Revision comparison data
----
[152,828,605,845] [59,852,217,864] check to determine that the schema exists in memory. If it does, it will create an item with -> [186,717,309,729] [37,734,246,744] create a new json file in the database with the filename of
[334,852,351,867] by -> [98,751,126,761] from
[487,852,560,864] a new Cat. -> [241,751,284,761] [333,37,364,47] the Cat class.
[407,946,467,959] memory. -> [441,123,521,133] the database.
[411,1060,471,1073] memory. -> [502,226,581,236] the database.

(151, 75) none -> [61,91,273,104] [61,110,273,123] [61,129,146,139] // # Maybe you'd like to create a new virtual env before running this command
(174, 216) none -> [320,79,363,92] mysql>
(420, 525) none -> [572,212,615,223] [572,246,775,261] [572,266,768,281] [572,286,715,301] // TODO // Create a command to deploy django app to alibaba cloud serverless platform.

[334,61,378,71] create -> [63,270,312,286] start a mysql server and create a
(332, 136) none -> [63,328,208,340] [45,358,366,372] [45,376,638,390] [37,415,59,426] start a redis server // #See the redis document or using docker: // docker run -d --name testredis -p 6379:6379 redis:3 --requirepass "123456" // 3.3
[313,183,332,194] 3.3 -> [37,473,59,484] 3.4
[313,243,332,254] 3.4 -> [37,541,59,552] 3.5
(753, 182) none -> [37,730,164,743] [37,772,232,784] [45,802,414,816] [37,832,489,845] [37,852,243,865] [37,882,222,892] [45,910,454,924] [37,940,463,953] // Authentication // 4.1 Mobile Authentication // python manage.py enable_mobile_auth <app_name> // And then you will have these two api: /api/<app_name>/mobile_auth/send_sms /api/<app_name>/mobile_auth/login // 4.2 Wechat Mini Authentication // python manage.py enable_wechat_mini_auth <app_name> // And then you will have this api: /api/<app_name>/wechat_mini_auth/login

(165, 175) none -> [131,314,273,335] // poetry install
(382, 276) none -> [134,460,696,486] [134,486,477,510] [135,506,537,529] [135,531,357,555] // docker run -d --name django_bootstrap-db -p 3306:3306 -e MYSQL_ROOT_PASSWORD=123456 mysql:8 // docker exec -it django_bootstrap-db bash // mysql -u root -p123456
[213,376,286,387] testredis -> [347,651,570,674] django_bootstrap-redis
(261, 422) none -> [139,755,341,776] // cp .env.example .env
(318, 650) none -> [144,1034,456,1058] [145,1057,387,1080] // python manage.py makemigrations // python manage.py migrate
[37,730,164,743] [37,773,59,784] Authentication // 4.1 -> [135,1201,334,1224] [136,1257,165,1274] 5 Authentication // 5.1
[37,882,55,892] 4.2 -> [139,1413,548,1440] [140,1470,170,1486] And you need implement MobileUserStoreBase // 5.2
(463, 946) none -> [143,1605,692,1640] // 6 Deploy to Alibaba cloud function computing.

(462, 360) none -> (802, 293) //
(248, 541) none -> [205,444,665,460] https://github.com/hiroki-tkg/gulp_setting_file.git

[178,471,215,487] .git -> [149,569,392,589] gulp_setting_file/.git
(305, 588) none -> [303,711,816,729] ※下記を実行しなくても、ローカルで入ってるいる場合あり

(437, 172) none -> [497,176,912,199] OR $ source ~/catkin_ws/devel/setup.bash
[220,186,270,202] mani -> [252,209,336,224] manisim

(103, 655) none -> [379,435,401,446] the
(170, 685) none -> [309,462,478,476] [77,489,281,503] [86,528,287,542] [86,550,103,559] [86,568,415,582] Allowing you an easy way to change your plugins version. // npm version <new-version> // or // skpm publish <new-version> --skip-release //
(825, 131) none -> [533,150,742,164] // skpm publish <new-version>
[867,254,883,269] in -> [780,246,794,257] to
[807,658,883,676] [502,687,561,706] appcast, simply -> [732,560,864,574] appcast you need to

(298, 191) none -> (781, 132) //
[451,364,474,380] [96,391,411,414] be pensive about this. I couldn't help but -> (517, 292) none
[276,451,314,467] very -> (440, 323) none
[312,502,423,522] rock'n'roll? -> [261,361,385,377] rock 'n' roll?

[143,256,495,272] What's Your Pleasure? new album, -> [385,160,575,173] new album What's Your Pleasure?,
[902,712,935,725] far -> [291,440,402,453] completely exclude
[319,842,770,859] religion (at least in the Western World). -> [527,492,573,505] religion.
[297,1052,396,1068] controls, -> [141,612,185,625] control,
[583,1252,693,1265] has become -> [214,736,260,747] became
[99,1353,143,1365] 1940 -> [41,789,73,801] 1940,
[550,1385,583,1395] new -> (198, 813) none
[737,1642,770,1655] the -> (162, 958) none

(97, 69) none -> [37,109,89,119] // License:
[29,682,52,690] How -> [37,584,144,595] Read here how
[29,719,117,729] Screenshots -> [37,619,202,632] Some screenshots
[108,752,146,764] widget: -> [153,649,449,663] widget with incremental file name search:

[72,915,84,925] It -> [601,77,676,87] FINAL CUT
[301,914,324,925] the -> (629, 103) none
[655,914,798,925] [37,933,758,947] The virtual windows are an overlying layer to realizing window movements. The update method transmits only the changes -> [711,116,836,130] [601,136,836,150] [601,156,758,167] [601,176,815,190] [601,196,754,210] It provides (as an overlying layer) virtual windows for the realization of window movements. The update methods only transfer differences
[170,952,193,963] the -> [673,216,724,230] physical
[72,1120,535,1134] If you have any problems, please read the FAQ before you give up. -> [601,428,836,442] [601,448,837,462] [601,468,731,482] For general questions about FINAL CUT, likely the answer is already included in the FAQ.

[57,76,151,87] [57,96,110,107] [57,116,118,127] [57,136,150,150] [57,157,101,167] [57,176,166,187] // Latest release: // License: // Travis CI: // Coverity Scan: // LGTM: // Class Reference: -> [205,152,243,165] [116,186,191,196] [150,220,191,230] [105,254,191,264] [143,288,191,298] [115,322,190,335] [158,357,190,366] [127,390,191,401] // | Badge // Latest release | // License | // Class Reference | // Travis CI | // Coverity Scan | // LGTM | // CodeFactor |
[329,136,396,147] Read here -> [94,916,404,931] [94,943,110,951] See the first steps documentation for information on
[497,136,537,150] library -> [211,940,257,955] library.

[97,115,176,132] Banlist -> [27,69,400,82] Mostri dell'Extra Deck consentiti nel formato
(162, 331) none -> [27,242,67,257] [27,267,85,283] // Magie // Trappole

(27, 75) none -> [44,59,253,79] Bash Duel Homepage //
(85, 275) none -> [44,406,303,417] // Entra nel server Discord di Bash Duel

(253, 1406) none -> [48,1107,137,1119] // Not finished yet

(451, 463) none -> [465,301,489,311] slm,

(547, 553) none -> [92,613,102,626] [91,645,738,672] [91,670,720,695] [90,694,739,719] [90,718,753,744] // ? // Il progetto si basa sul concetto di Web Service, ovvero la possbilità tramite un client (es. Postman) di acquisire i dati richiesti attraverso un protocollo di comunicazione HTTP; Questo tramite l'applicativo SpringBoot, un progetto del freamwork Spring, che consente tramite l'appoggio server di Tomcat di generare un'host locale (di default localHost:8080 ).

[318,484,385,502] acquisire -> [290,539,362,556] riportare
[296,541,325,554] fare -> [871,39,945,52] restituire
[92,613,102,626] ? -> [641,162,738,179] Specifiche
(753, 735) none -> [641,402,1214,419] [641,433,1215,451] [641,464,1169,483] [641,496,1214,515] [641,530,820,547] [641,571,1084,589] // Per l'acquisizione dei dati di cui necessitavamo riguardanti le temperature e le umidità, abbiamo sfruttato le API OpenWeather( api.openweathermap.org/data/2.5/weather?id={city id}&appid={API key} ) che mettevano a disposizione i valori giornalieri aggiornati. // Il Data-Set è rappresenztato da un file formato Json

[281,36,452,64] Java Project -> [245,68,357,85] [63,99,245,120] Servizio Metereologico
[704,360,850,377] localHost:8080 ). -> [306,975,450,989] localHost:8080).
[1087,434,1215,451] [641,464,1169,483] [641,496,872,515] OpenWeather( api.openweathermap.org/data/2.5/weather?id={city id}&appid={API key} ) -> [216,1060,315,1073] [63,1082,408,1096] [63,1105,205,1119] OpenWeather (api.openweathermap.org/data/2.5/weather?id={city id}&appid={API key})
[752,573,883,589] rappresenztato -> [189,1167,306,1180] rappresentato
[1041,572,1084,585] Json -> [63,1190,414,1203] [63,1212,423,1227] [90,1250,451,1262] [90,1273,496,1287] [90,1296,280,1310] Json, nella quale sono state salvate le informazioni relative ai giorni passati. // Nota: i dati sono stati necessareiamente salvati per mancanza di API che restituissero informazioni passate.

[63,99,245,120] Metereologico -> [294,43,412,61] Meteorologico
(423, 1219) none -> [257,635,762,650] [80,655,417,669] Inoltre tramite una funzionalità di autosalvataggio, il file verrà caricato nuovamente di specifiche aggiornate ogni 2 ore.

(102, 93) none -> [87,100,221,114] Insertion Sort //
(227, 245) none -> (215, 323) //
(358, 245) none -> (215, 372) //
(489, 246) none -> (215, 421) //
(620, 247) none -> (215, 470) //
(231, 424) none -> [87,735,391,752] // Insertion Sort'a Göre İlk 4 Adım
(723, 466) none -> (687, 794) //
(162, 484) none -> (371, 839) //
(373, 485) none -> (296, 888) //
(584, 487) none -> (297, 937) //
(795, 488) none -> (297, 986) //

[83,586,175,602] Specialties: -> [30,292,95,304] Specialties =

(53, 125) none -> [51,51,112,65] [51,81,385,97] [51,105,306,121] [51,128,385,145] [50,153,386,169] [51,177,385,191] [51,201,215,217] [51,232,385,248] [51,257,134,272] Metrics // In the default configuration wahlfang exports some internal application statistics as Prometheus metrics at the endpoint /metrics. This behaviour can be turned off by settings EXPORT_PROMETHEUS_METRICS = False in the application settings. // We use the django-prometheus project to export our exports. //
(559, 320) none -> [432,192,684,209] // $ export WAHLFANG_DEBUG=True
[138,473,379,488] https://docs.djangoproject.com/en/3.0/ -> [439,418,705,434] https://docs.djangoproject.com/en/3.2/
----
## TASK REQUIREMENTS:
From the entries above, return exactly the line containing "[108,752,146,764] widget: ->", the line containing "[301,914,324,925] the -> (629, 103) none", and all lines between, and nothing else.

## ANSWER SPACE:
[108,752,146,764] widget: -> [153,649,449,663] widget with incremental file name search:

[72,915,84,925] It -> [601,77,676,87] FINAL CUT
[301,914,324,925] the -> (629, 103) none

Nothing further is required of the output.